When the arrival of a relief fleet from Italy was unexpectedly delayed, de la Valette did not lose heart. “We now know that we cannot look to others for our deliverance,” he told his Council. “It is only upon God and our own swords that we must rely. Yet this is no reason to be disheartened . . . Our Faith and the honour of our Order are in our own hands. We shall not fail!” Valette’s Christian warriors did not fail. As the battle reached its climax, they “sang Hymns, prayed, defiantly tolled their Chapel bell and prepared to meet the Lord Jesus.” The Great Siege of Malta and the Battle of Lepanto six years later marked the end of the Muslim bid for control of the Mediterranean. The Christian coalition which made that victory possible, known as the Holy League, was put together by Pope Pius V.

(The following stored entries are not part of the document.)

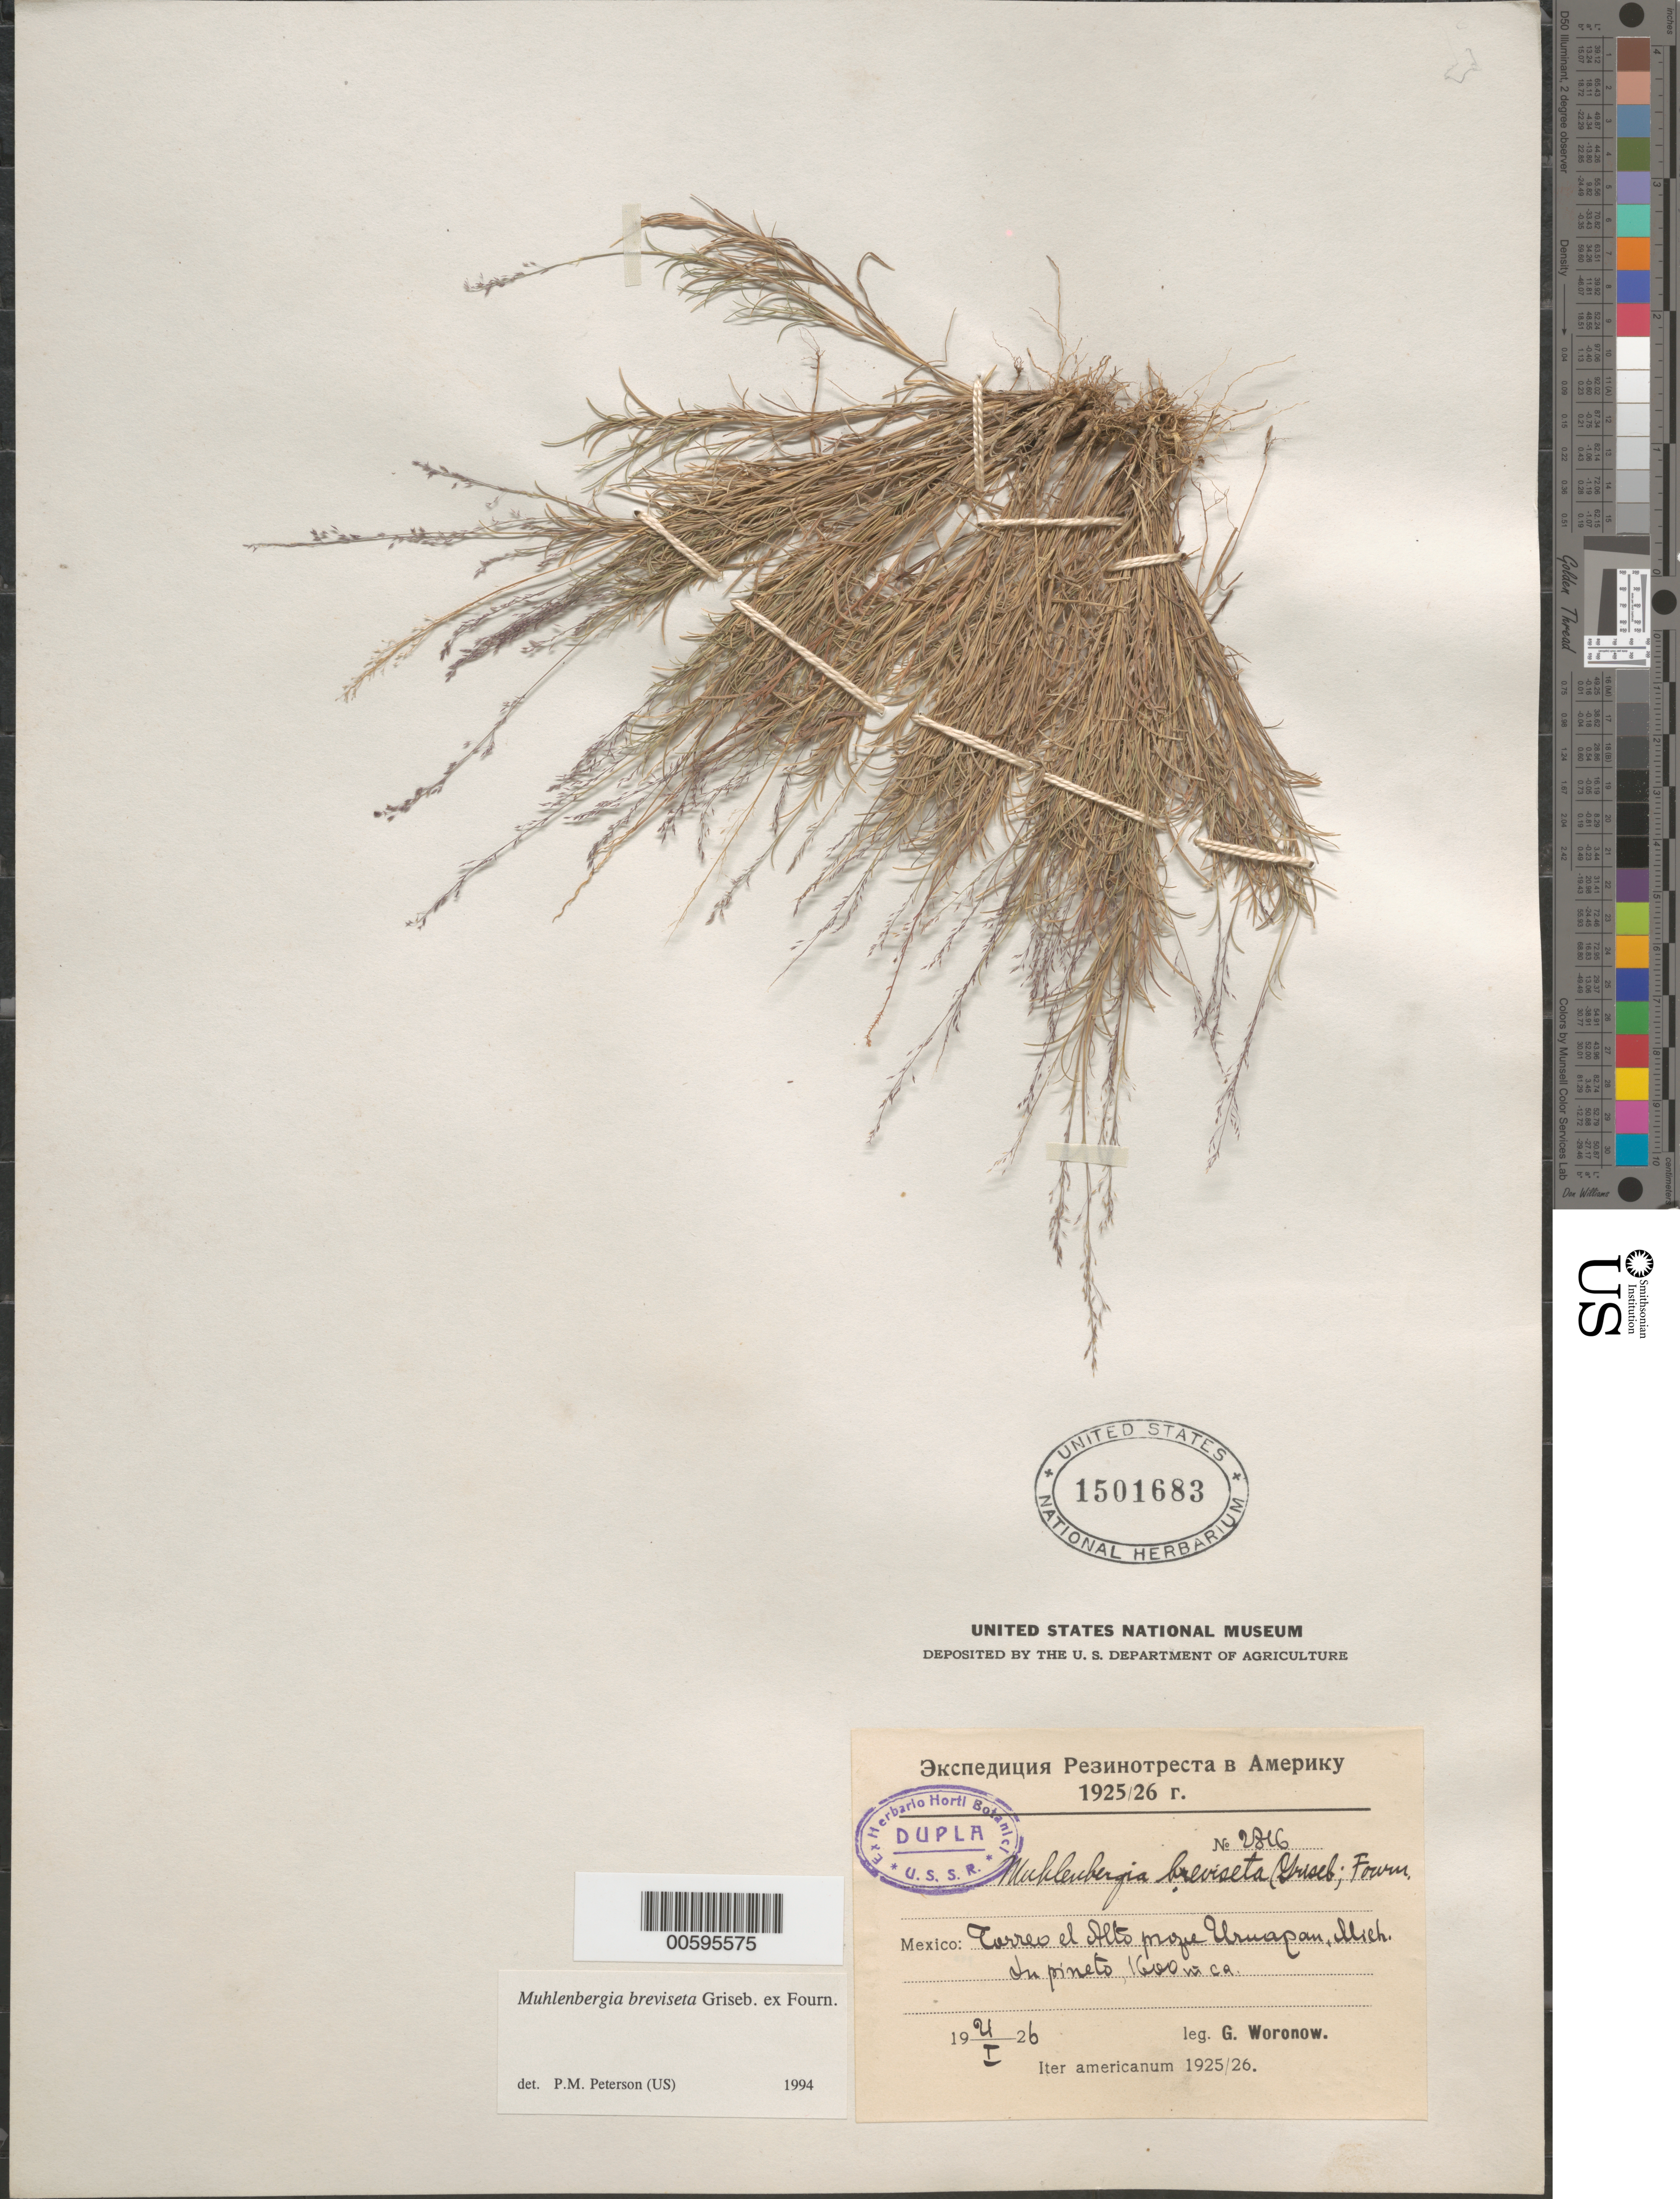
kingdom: Plantae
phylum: Tracheophyta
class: Liliopsida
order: Poales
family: Poaceae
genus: Muhlenbergia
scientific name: Muhlenbergia breviseta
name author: Griseb. ex E. Fourn.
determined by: Peterson, Paul M., (BOT), Smithsonian Institution - National Museum of Natural History (UNITED STATES)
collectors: G. Woronow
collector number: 2816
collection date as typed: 0 1925 to 0 1926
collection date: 1925/1926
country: Mexico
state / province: Michoacán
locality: Torreo el Alto prope Uruapan.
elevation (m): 1600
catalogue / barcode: US 1501683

Besieged Christian walls occasionally became the scene of heroic last stands. In 877-78 a small Greek garrison defended Syracuse against the Saracens to the last man, even though no help could be expected after the defeat of the incoming Byzantine fleet. Emperor Constantine XI’s defense of the walls of Constantinople in 1453 is another example of willingly accepted Christian martyrdom. In 1571 6,000 Venetian defenders of Famagusta succumbed to 100,000 Turks and their 150 guns after a year’s siege. Their commander, Marcantonio Bragadin, was tied naked to a column and flayed alive while praying the Miserere and invoking the name of Jesus.
As we have been reminded in recent days, most of the Vatican is surrounded by walls that are 40 feet high and 12 feet thick. Enrico Maria Radaelli, a leading disciple of the late Romano Amerio, says that it would be interesting to know “what Pope Bergoglio thinks of the famous Leonine Walls, erected by his predecessor Pope St. Leo IV in 847 to defend Rome and the Pope’s residence from the Saracens . . . Was Pope Leo, sainted and responsible [for] many a miracle during his lifetime, not ‘a good Christian?’”
The same question may be asked regarding 82 percent of Hungarians who supported tighter immigration rules after the government of Viktor Orban built a fence along the country’s southern border last summer; or 40 percent of Polish voters, most of them observant Catholics, who supported the openly anti-immigrant Law and Justice Party at last October’s general election; or thousands of Slovaks who attended a mass rally against immigration in Bratislava last month; or thousands of Italians, mostly Northern League supporters, who gathered for the same purpose in Rome on January 28.
In June 2007 I was received at the Vatican by Mgr. (now Cardinal) Pietro Parolin, who was at that time Undersecretary of State for Relations with States. (In August 2013 Pope Francis elevated then-Archbishop Parolin to the post of Secretary of State). As might be expected, I had to pass through several checkpoints with metal detectors and other paraphernalia of strict border security. I have no reason to doubt that the friendly but efficient Swiss guards manning those “walls” and preventing the entry of uninvited strangers were good Christians.